« Back Annuities
What Are Annuities?
An annuity is a contract in which an insurance company makes a series of income payments at regular intervals in return for a premium or premiums paid. Annuities are most often bought for future retirement income. Only an annuity can pay an income that can be guaranteed to last as long as you live.Your value in an annuity contract is the premiums paid, less any applicable charges, plus interest credited. The insurance company uses the value to calculate the amount of most of the benefits received from an annuity contract.
How Annuities really work.
When an annuity policy is issued the company sets the first year interest rate. This rate is guaranteed for the first policy year and we refer to it as the current rate. The base rate is that interest rate which the company projects it will pay in the second year and thereafter. This base rate is also referred to, as the "renewal rate" is not guaranteed. In fact some companies pay a "renewal rates" which are less than the originally projected base rate.
Note that the difference between the current rate and the base rate is referred to as the bonus rate.
We use the Current Rate (for the first year) and the Base Rate (for each year thereafter) in our formula to calculate the projected "Account Values."
What is a Fixed Annuity?
During the accumulation period of a fixed deferred annuity, your money (less any applicable charges) earns interest at rates set by the insurance company or in a way spelled out in the annuity contract. The company guarantees that it will pay no less than a minimum rate of interest. During the payout period, the amount of each income payment to you is generally set when the payments start and will not change.
Why are Surrender Charges and Withdrawal Charges important to understand?
The surrender charges last for period years and we calculate the projected "Account Value" for the number of years the surrender charges exists. For example; if the surrender charge of the policy lasts seven years, we calculated the projected "Account Value" for only seven year. The reason is the after the surrender charge expires the interest rate is dropped to the contractual guaranteed minimum and the policy values are usually transfer to another annuity. To continue projecting the accumulated value beyond this point is meaningless.

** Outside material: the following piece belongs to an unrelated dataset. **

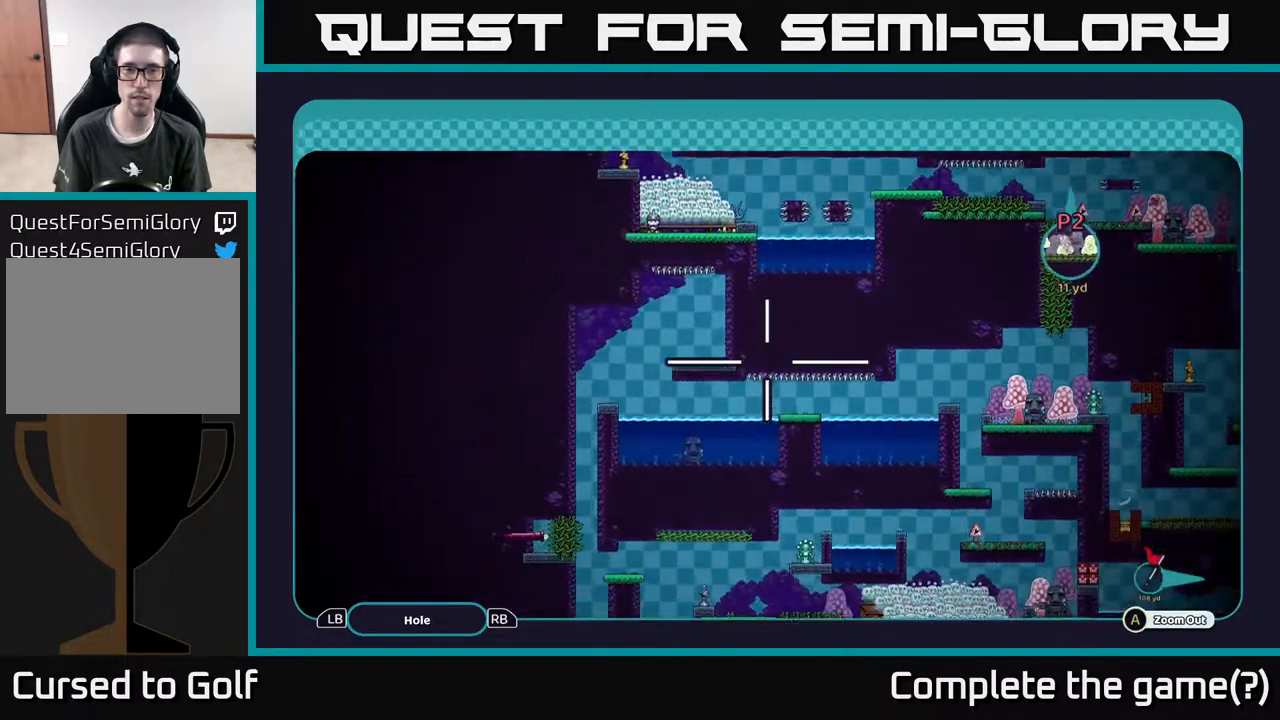
{"buttons": ["A"], "left_stick": "center", "right_stick": "center", "events": [[233, "left_stick", "left"], [450, "left_stick", "center"]]}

Most annuities allow you to withdrawn interest from your annuity without penalty. Some annuities allow you to withdraw interest with out paying a penalty at the end of the policy year or after 30 days, then as earned.
All most all annuities allow you to withdraw up to 10% of the account value before a surrender charge or withdrawal charge is applied. YOU must know how the Withdrawal or Surrender Charges apply before buying an annuity policy to save yourself unnecessary expenses.
A fixed deferred annuity pays a guaranteed "fixed" interest rate (based on the current market rates of interest) where the earnings compound and grow tax-deferred. Fixed annuities offer safety of your principal from typical day-to-day market fluctuations in the stock, bond or other investment markets. However, since this rate of return is fixed, it is important to consider the impact of inflation on your investment. You will also want to consider the financial strength of the annuity-issuing insurance company, since the return of principal and interest is guaranteed by them. Several independent financial analysis companies such as A.M. Best and Standard & Poor's rate the strength of such insurance companies for you. A deferred annuity is most appropriate for people who want to:
- Save for future retirement
- Not touch the principal and interest until age 59½ or older
- Find an investment that will earn tax-deferred interest for many years
- Save more than the maximum annual contribution of their IRA or 401(k)
With a deferred annuity you pay a premium to the insurance company which issues a contract promising to pay interest made on the premium while deferring the income and the taxes until you actually withdraw the money or begin receiving an income.
An equity-indexed annuity differs from a fixed deferred annuity in that the rate of return on your investment is based upon the better of either a) the growth of a named stock market index, such as the Dow Jones Industrial Average, or b) a minimum guaranteed interest rate. Many equity-indexed annuities offer you a portion (not a full 100%) of the index gains. Still, this type of annuity does allow for potentially higher returns than a typical fixed annuity, since you can participate in a rising stock market, yet be protected on the downside by the minimum guaranteed rate of return.
Single Premium Immediate Annuities (SPIA)
An Immediate Annuity is most appropriate for people who want to:
- Retire in the very near future, or are already retired
- Begin drawing an income from a lump sum of money that they currently have
- Receive an immediate and predictable payout
- Receive a steady payout for life (based on life expectancy)
The immediate annuity allows you to deposit a lump sum and begin receiving regular payments normally within one year after the deposit. It is usually funded with a single premium, and purchased by retirees with funds they have accumulated for retirement. These annuities can provide a predictable stream of payments that will continue for the rest of your life, or for a time period you choose.